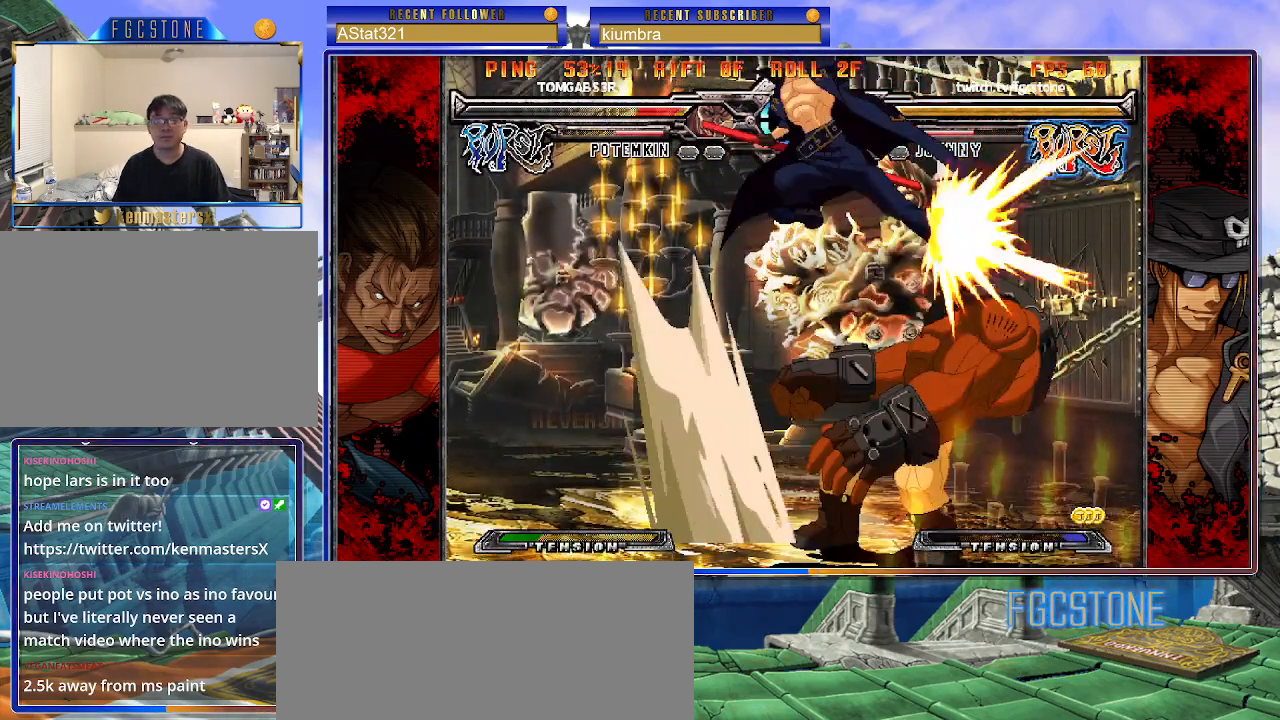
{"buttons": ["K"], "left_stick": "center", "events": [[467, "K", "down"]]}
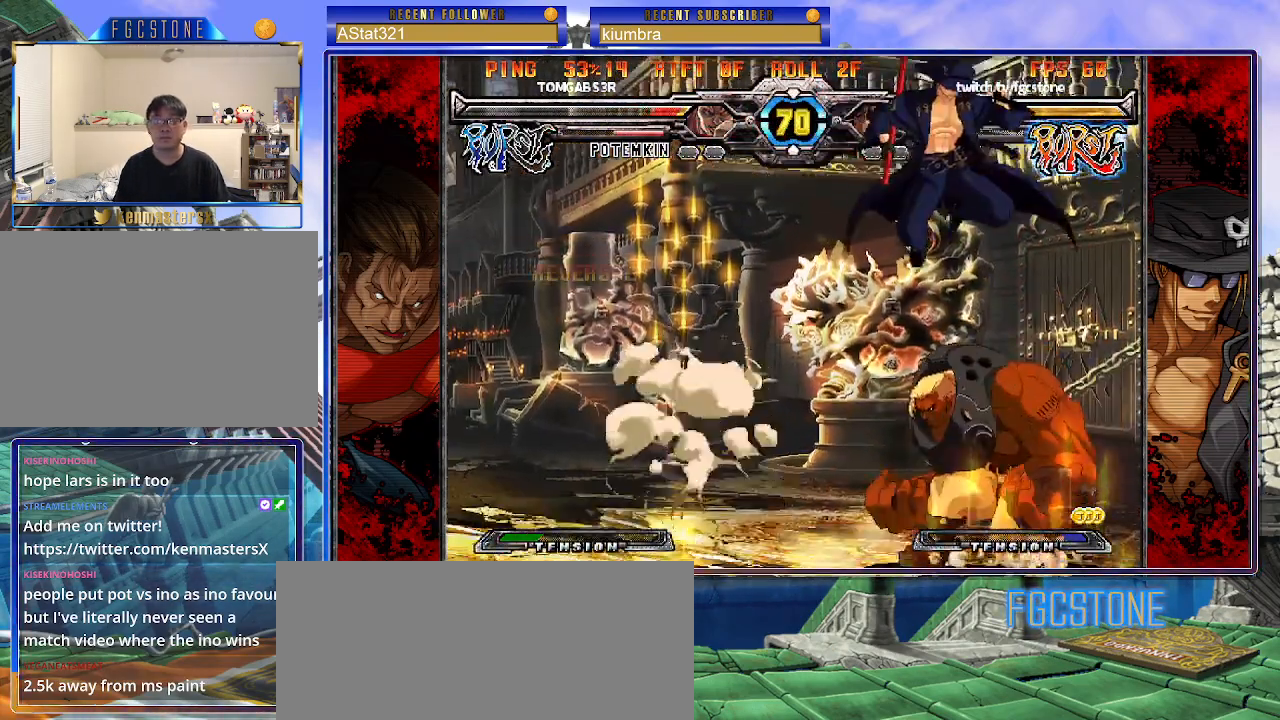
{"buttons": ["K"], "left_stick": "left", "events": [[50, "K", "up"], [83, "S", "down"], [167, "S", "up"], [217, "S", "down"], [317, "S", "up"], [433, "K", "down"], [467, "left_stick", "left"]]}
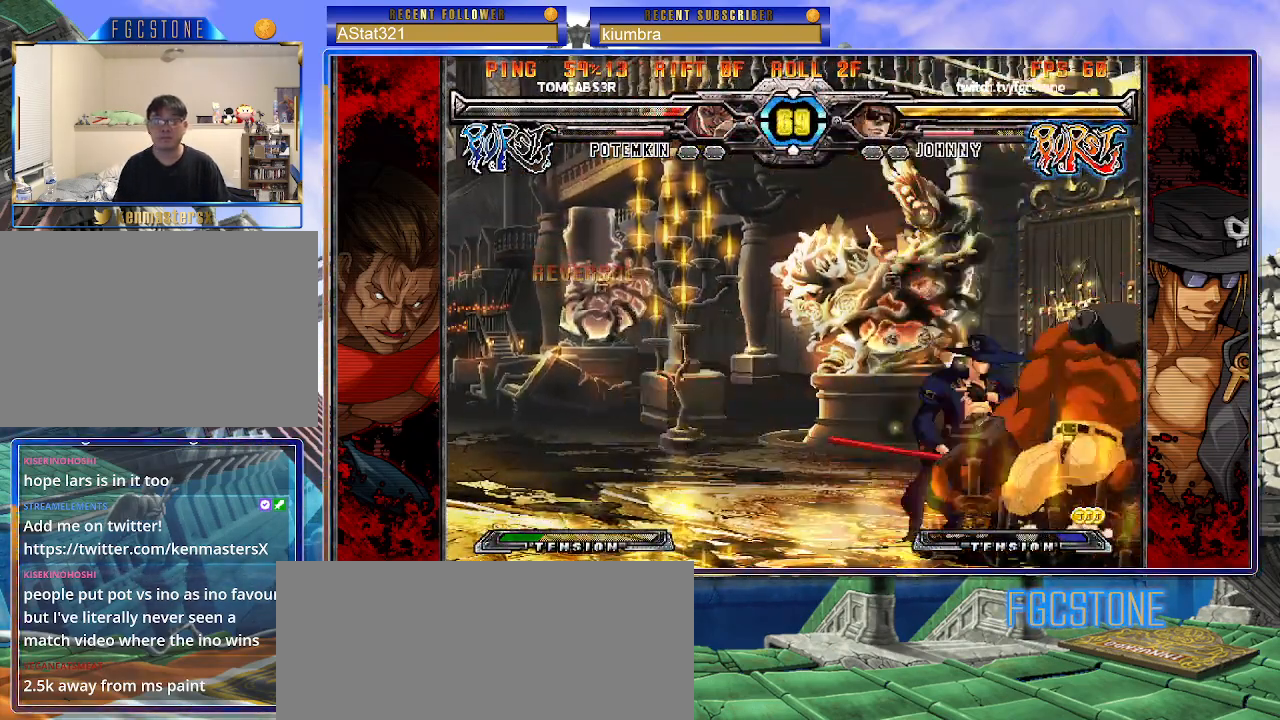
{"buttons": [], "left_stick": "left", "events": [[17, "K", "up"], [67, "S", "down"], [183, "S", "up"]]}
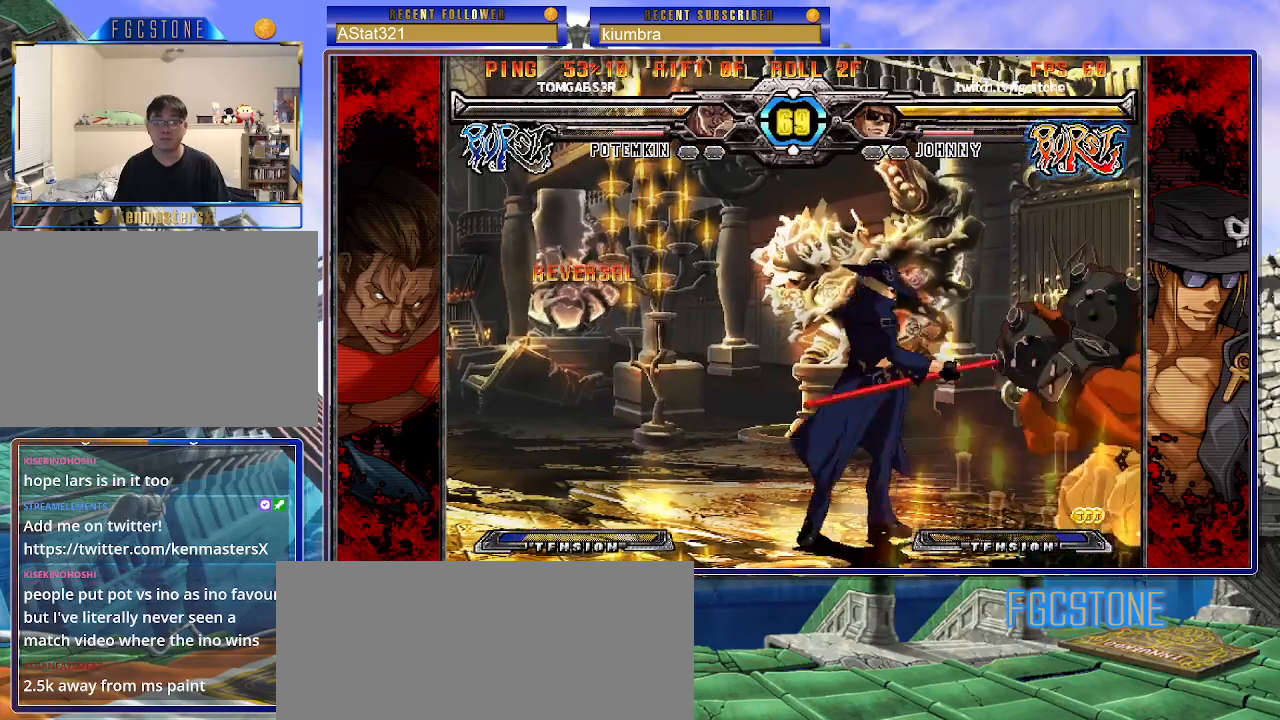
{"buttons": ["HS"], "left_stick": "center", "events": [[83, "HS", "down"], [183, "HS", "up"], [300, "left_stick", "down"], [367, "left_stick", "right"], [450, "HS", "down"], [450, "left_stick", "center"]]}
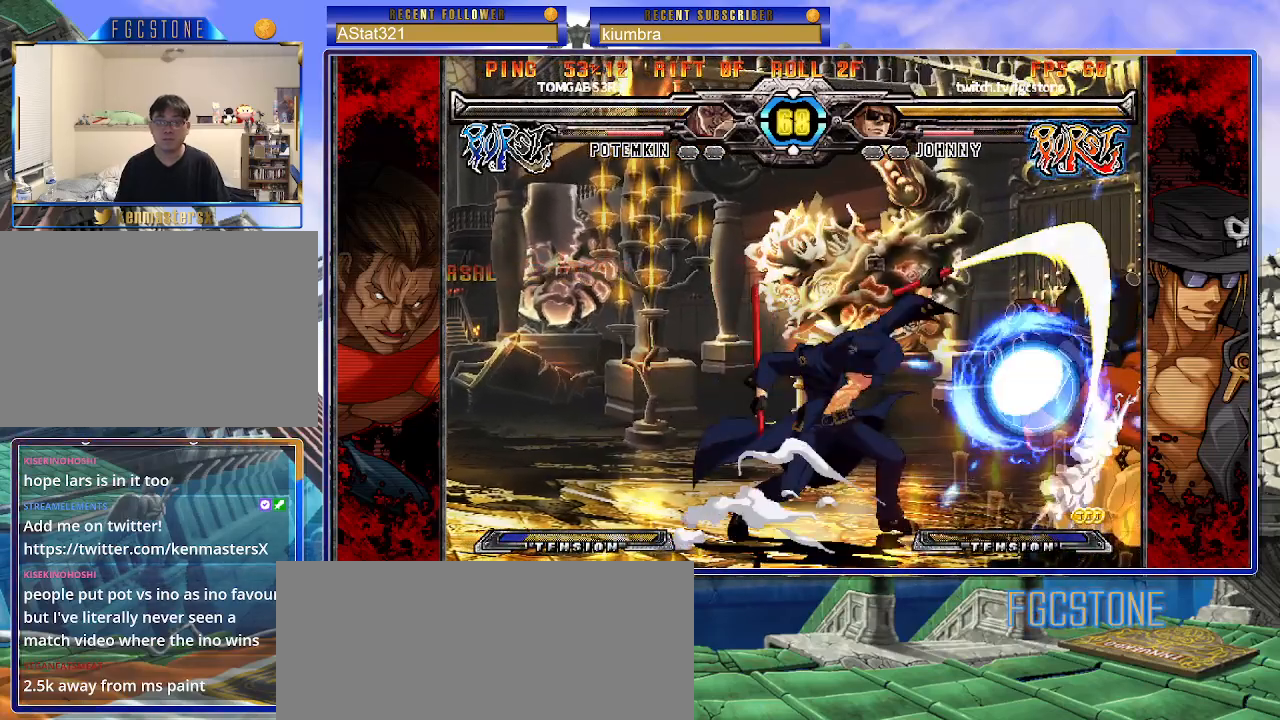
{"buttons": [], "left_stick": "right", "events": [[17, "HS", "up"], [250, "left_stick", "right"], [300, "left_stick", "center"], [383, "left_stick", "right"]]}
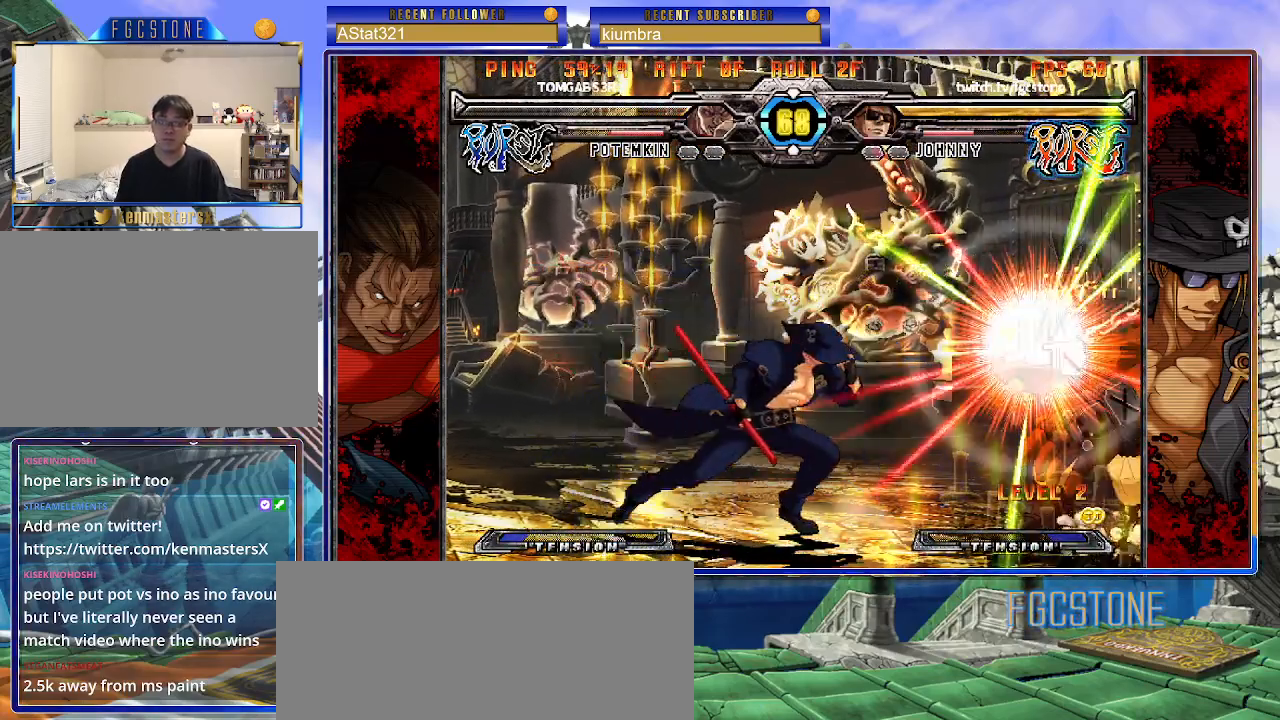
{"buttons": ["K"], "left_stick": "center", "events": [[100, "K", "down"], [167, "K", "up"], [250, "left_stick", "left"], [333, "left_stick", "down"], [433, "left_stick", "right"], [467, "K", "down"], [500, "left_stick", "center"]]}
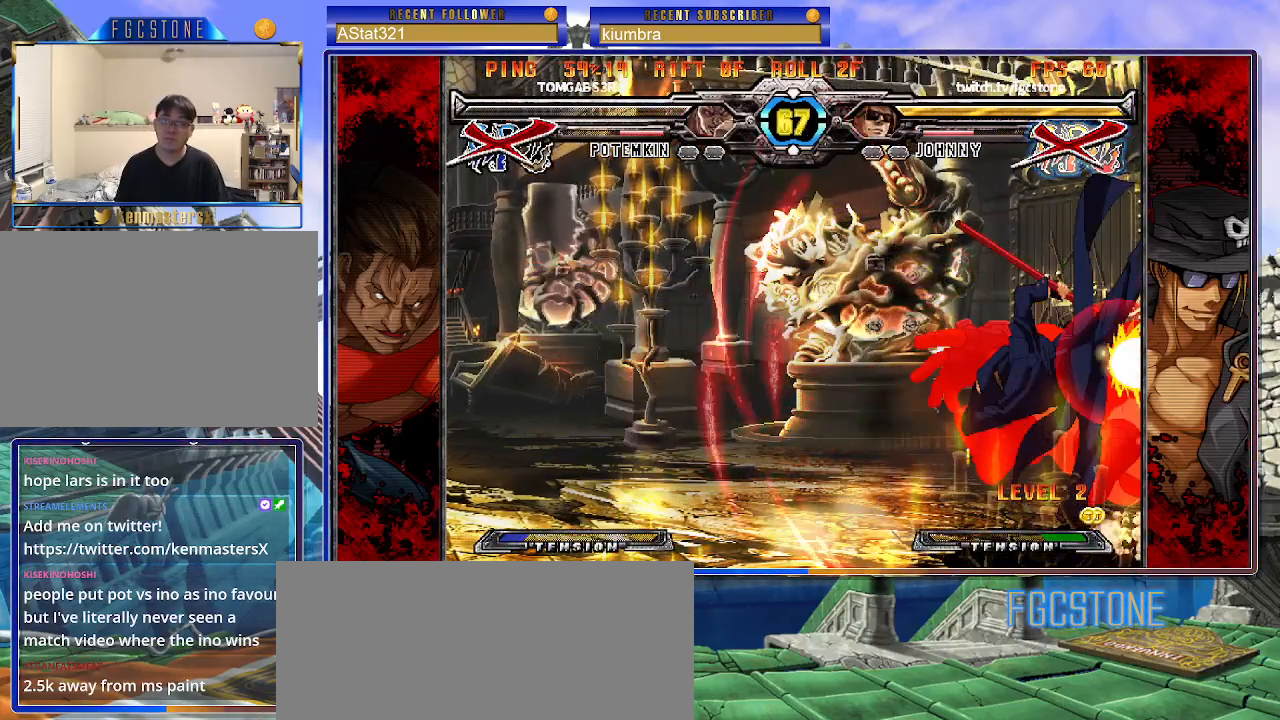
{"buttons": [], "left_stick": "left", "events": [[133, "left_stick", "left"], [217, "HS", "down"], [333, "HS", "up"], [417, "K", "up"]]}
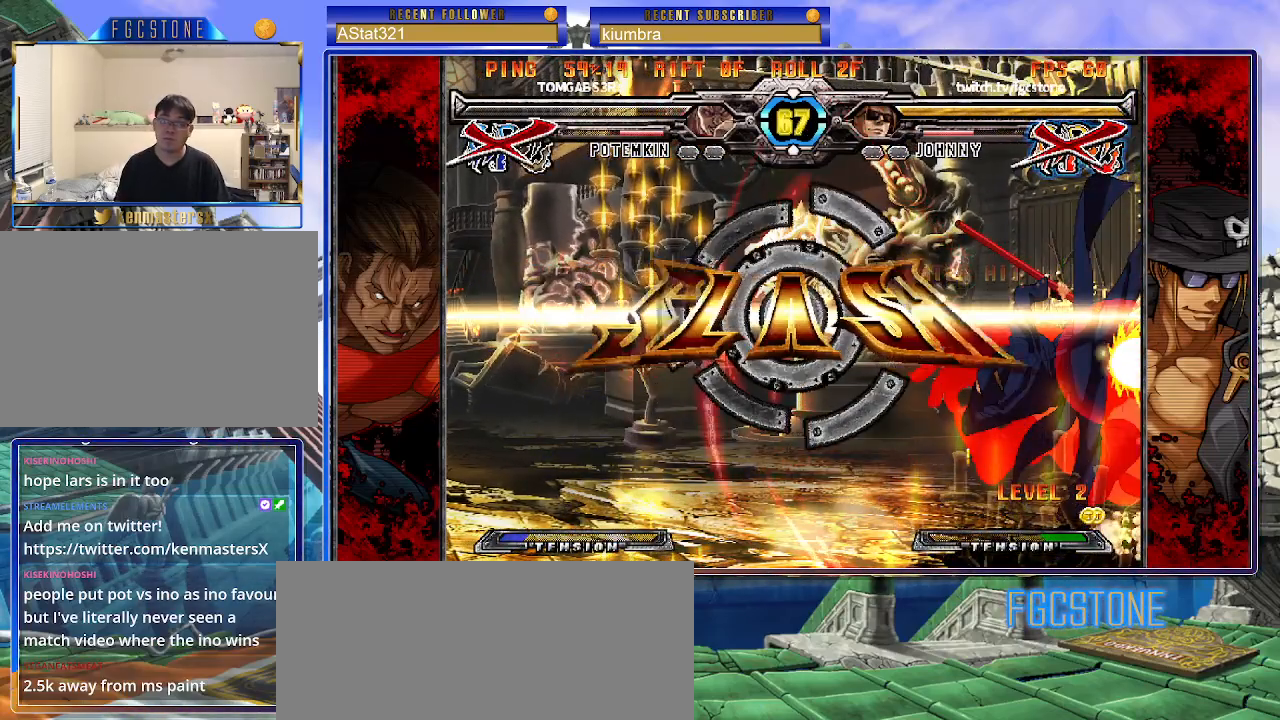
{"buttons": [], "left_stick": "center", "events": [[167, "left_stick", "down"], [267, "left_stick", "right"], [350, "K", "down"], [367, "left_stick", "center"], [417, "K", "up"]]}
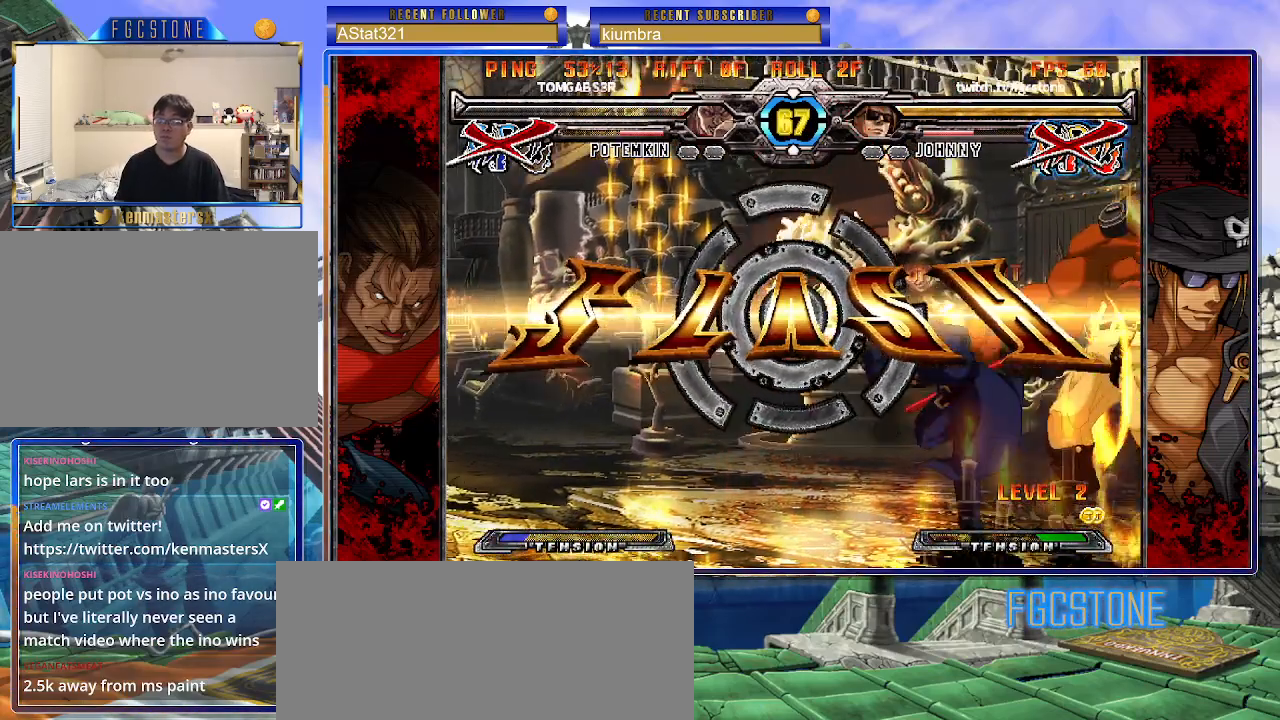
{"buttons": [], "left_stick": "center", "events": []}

::::

What to produce -
Tally the lines of the data that contain the string "down", and report nothing but the tally.

Expected answer -
7